HBO Max has just about every kind of movie on its platform. This week, its best offerings include a gentle masterpiece from revered Japanese animator Hayao Miyazaki and a 1940s noir that still packs a real punch. It is, additionally, the streaming home for South Korean director Bong Joon-ho’s latest film, which flew under the radar last year and deserves a second chance. Fortunately, HBO Max subscribers have the ability to give it exactly that.
Here are the three best movies you can watch on HBO Max this weekend.

“The Set-Up” (1949)
A gem of Hollywood’s noir-filled Golden Age, director Robert Wise’s “The Set-Up” is a boxing drama unlike any other. Based on a poem by Joseph Moncure March and adapted by former professional sportswriter Art Cohn, “The Set-Up” follows an older boxer (Robert Ryan) as he prepares to fight a 23-year-old up-and-comer (Hal Fieberling) backed by a powerful, corrupt local gangster (Alan Baxter). What he does not know is that his underhanded manager (George Tobias) has already promised that he will take a dive.
Unfolding almost entirely in real time across its 72 minutes, “The Set-Up” is a ruminative and tense, shadow-soaked drama about a man fighting against a world that wants him to put away his gloves and just give up.

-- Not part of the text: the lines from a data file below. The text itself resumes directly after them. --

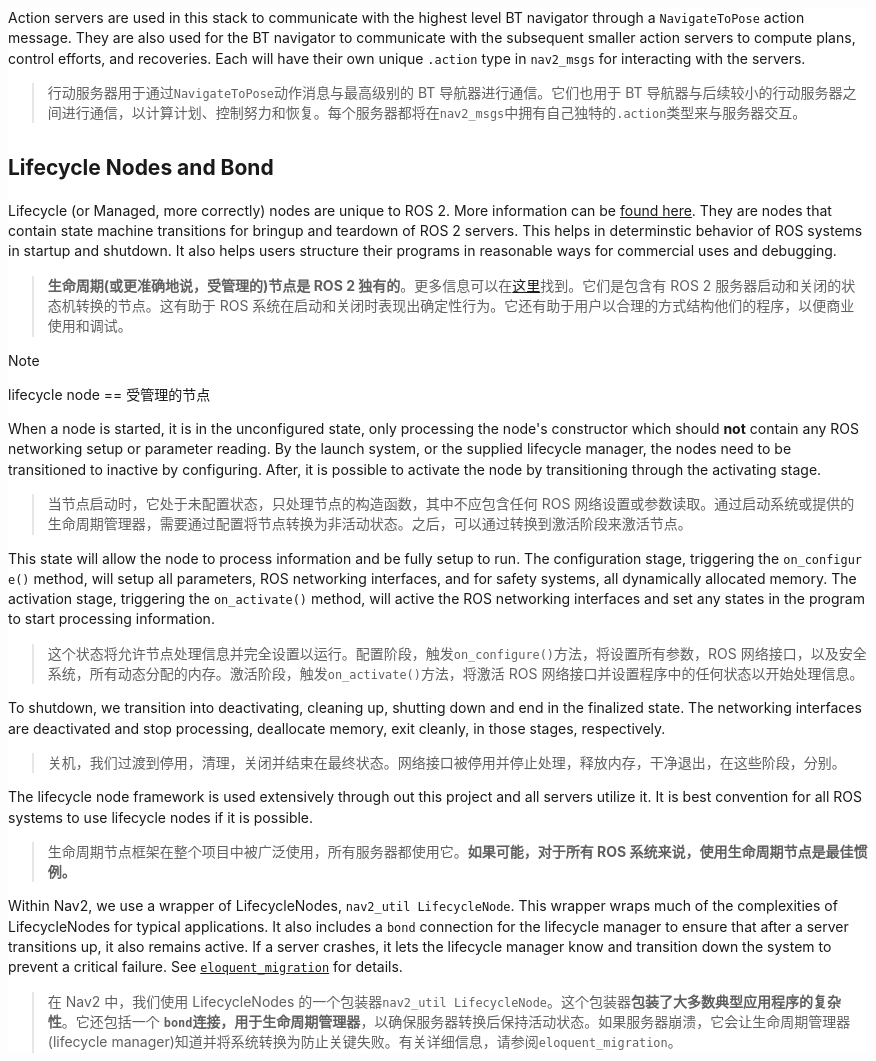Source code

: Action servers are used in this stack to communicate with the highest level BT navigator through a `NavigateToPose` action message. They are also used for the BT navigator to communicate with the subsequent smaller action servers to compute plans, control efforts, and recoveries. Each will have their own unique `.action` type in `nav2_msgs` for interacting with the servers.

> 行动服务器用于通过`NavigateToPose`动作消息与最高级别的 BT 导航器进行通信。它们也用于 BT 导航器与后续较小的行动服务器之间进行通信，以计算计划、控制努力和恢复。每个服务器都将在`nav2_msgs`中拥有自己独特的`.action`类型来与服务器交互。

## Lifecycle Nodes and Bond

Lifecycle (or Managed, more correctly) nodes are unique to ROS 2. More information can be [found here](https://design.ros2.org/articles/node_lifecycle.html). They are nodes that contain state machine transitions for bringup and teardown of ROS 2 servers. This helps in determinstic behavior of ROS systems in startup and shutdown. It also helps users structure their programs in reasonable ways for commercial uses and debugging.

> **生命周期(或更准确地说，受管理的)节点是 ROS 2 独有的**。更多信息可以在[这里](https://design.ros2.org/articles/node_lifecycle.html)找到。它们是包含有 ROS 2 服务器启动和关闭的状态机转换的节点。这有助于 ROS 系统在启动和关闭时表现出确定性行为。它还有助于用户以合理的方式结构他们的程序，以便商业使用和调试。

> [!NOTE]
> lifecycle node == 受管理的节点

When a node is started, it is in the unconfigured state, only processing the node\'s constructor which should **not** contain any ROS networking setup or parameter reading. By the launch system, or the supplied lifecycle manager, the nodes need to be transitioned to inactive by configuring. After, it is possible to activate the node by transitioning through the activating stage.

> 当节点启动时，它处于未配置状态，只处理节点的构造函数，其中不应包含任何 ROS 网络设置或参数读取。通过启动系统或提供的生命周期管理器，需要通过配置将节点转换为非活动状态。之后，可以通过转换到激活阶段来激活节点。

This state will allow the node to process information and be fully setup to run. The configuration stage, triggering the `on_configure()` method, will setup all parameters, ROS networking interfaces, and for safety systems, all dynamically allocated memory. The activation stage, triggering the `on_activate()` method, will active the ROS networking interfaces and set any states in the program to start processing information.

> 这个状态将允许节点处理信息并完全设置以运行。配置阶段，触发`on_configure()`方法，将设置所有参数，ROS 网络接口，以及安全系统，所有动态分配的内存。激活阶段，触发`on_activate()`方法，将激活 ROS 网络接口并设置程序中的任何状态以开始处理信息。

To shutdown, we transition into deactivating, cleaning up, shutting down and end in the finalized state. The networking interfaces are deactivated and stop processing, deallocate memory, exit cleanly, in those stages, respectively.

> 关机，我们过渡到停用，清理，关闭并结束在最终状态。网络接口被停用并停止处理，释放内存，干净退出，在这些阶段，分别。

The lifecycle node framework is used extensively through out this project and all servers utilize it. It is best convention for all ROS systems to use lifecycle nodes if it is possible.

> 生命周期节点框架在整个项目中被广泛使用，所有服务器都使用它。**如果可能，对于所有 ROS 系统来说，使用生命周期节点是最佳惯例。**

Within Nav2, we use a wrapper of LifecycleNodes, `nav2_util LifecycleNode`. This wrapper wraps much of the complexities of LifecycleNodes for typical applications. It also includes a `bond` connection for the lifecycle manager to ensure that after a server transitions up, it also remains active. If a server crashes, it lets the lifecycle manager know and transition down the system to prevent a critical failure. See [`eloquent_migration`](..\migration\Eloquent.md) for details.

> 在 Nav2 中，我们使用 LifecycleNodes 的一个包装器`nav2_util LifecycleNode`。这个包装器**包装了大多数典型应用程序的复杂性**。它还包括一个 **`bond`连接，用于生命周期管理器**，以确保服务器转换后保持活动状态。如果服务器崩溃，它会让生命周期管理器(lifecycle manager)知道并将系统转换为防止关键失败。有关详细信息，请参阅`eloquent_migration`。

Beautifully photographed by cinematographer Milton R. Krasner and featuring a heartbreaking, against-type lead performance from Robert Ryan, “The Set-Up” is a must-see classic.

“Mickey 17” (2025)
You would not have thought that “underseen” and “underrated” would be two terms you could apply to director Bong Joon-ho’s long-awaited follow-up to his Oscar-winning 2019 thriller “Parasite,” but they unfortunately do fit “Mickey 17.” Director Bong’s whacky, surprisingly heartfelt adaptation of Edward Ashton’s sci-fi novel about a man (Robert Pattinson) who unwittingly becomes a cloned, disposable worker on a space colony voyage received little attention when it hit theaters in early 2025 and was quickly forgotten by many.
Time will undoubtedly be kind to “Mickey 17,” though, a film that casts a strange, unexpectedly melancholic spell. Pattinson’s many performances as the film’s abused lead are comical and yet endearing. Even more importantly, they suit “Mickey 17,” which tells with maniacal glee a story about an everyday man who comes to realize that the bad things that befall him are not punishments for his own indiscretions, but injustices of the world’s capitalistic system. Both entertaining and necessary, it is far more of an achievement than its slight reputation would suggest.

“Kiki’s Delivery Service” (1989)
One of Japanese filmmaker Hayao Miyazaki‘s many masterpieces, 1989’s “Kiki’s Delivery Service,” is a coming-of-age story the likes of which only its maker could deliver. Based on a 1985 novel by Eiko Kadono, this colorful animated adventure follows its eponymous heroine, a 13-year-old intrepid witch, as she sets out on her own to live in a big city with her animal familiar, a black cat named Jiji. Once there, she sets up a delivery service using her magic broom and starts to make friends and money along the way.
However, Kiki gradually starts to feel her spirit and magical energy dampened by the increasing demands of her work. In other words, while “Kiki’s Delivery Service” is filled with whimsy and magic, both visual and narrative, it takes its heroine’s coming-of-age story seriously. In doing so, it touches on themes of burnout and the sustaining powers of joy that not only make it one of Miyazaki’s best films, but one of his most touching, universal and relatable.